The Sunday Farmers Market wants residents to connect, or at least place, the dots for the future of the event.
Attendees at the Feb. 15 market will have the opportunity to participate in a resident feedback project that will help staff develop educational and entertainment programs at the Main Street location.
There will be five easels at the market. Four will have specific question and a multiple-choice list of answers. Customers will be given four stickers (one per easel) and instructed to attach a sticker to the answer that best represents their views. The fifth easel will solicit open feedback.
“We’re talking about what kind of activity will keep people interested in attending the Main Street Market,” said Farmers Market Supervisor Laura Avery.
According to staff, attendance at the market peaked in 2007-08, dropped with the recession beginning in 2008-09 and has begun to climb again through 2013. Attendance has held steady at Santa Monica’s downtown and Pico markets, so according to Avery, staff will focus on improvements to Main Street in the immediate future.
Staff was already in the midst of planning new programs for Main Street last year when the City Council complicated the task by effectively banning the long-standing pony rides from their current location.
“As you also may be aware the contract for the pony ride and petting farm operator expires in May 2015 and at the direction of City Council staff is exploring new educational and entertainment programming concepts with a preference for non-animal related activities,” said staff in a letter sent to businesses and neighbors. “As such, we will be collecting customer, vendor and strategic partner feedback to determine which activities would be most appealing, appropriate and successful for the venue. After evaluating the feedback, pilot programs will be developed and implemented to test the best ideas.”
Avery said there are no definite plans for what to do at the market post-pony ride and customer feedback will be an important tool in their future planning.

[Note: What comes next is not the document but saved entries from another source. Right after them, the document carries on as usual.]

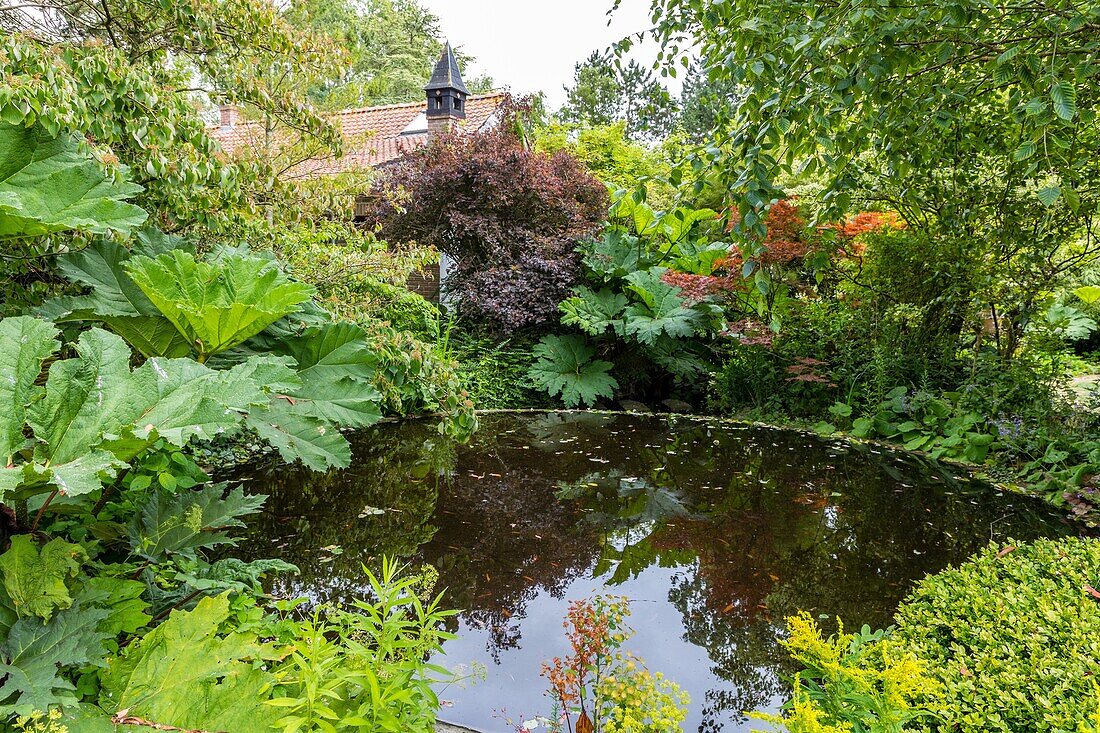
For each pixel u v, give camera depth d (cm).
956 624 196
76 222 188
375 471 462
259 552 314
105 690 143
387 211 829
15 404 145
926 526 378
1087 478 413
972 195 534
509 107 938
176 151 276
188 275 214
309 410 232
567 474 479
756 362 727
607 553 337
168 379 165
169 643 146
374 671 145
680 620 269
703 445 580
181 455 218
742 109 245
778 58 232
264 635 175
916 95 258
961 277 569
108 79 249
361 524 359
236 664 143
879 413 613
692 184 256
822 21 215
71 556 148
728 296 762
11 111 192
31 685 124
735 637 256
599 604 189
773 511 405
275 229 350
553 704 209
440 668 157
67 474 130
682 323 788
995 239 547
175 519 195
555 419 694
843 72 206
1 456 139
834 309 721
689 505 414
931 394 583
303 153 443
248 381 176
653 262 889
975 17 224
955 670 173
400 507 390
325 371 246
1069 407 494
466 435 335
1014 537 357
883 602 284
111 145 262
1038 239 535
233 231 322
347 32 552
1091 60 213
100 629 153
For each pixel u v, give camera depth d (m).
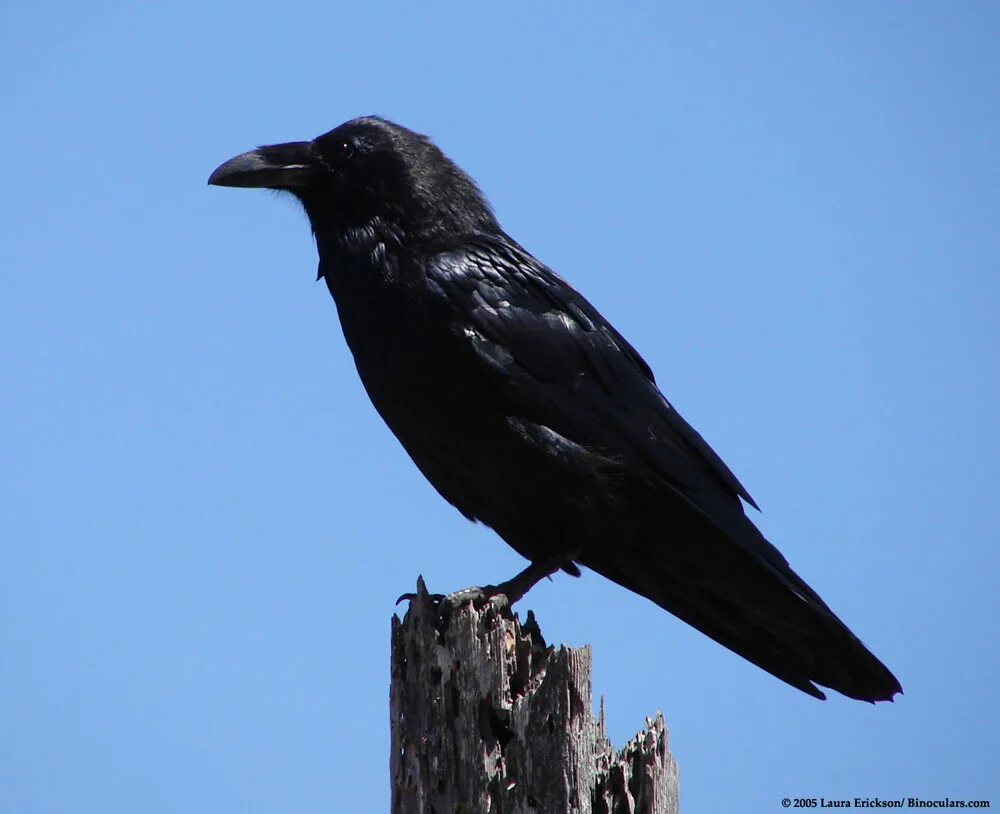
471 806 7.52
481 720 7.71
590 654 7.65
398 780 7.80
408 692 7.92
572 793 7.41
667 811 7.70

“We will have a combination of educational and entertainment programming,” she said. “The education items could be cooking demonstrations, landscaping information — things similar to the library panels we did last year. We’re trying to entertain little kids, many of the kids there are under 8 and there are a lot of young families that come to that market and they want to have their kids do something. With both of those tracks, programs could be throughout the market, located in one place, recurring, we just don’t know what’s going to work so we’re interested in trying something then getting more feedback.”
2015 marks the 20th anniversary for the Main Street Market and Avery said it has been many years since the market undertook a dedicated customer feedback program.
“We were shocked to realize the market was 20-years old and we haven’t done any kind of survey since it reorganized,” she said. “It’s always good to take the pulse of what the customers want and how they spend their money so this is kind of a good opportunity for us to move ahead.”
The Sunday market is located at 2640 Main St. and is open from 9:30 a.m. to 1 p.m. Visit www.smgov.net/portals/farmersmarket for more information.
What – pray tell – does tethered ponies with children on their backs have to do with a Farmers Market? Why does this article not have an accompanying photo of mouth-watering organic fruits and vegetables that might entice people to visit the Farmer’s Market? A picture of a parent taking a photo of a young child on a tethered pony has, in my opinion, little or nothing to do with the Farmers’ Market. And since the pony operator sued a Santa Monica activist (and lost following the granting of the SLAPP Motion) I cannot imagine why the Daily Press would put a photo of ponies on its website. In my opinion, the community should NOT reward those persons who use litigation as a means to silence the free speech rights of the citizens of our community. The Farmers Markets in Santa Monica are, in my opinion, a superb asset to our community, and people should be made aware of the wonderful variety of fruits, vegetables, and other wonderful things for sale at the Farmers’ Market. If I were the editor of the DAILY PRESS, I would replace the pony picture with a photo of the fabulous food offered at our local Farmers Markets instead of posting a picture of the controversial for-profit pony ride. It seems to me – and this is merely an opinion – that the Daily Press does a disservice to the farmers who bring their produce to the Market each week by singling out the pony operator to be featured in a photograph instead of photographing one or more of the produce stands with their mouth watering goods for sale. Am I imagining this, or is, perhaps, The Daily Press biased in favor of the owners of the pony ride and is favoring the pony ride operators (who actually sued residents for exercising their free speech rights) over the actual farmers at the Farmers Market?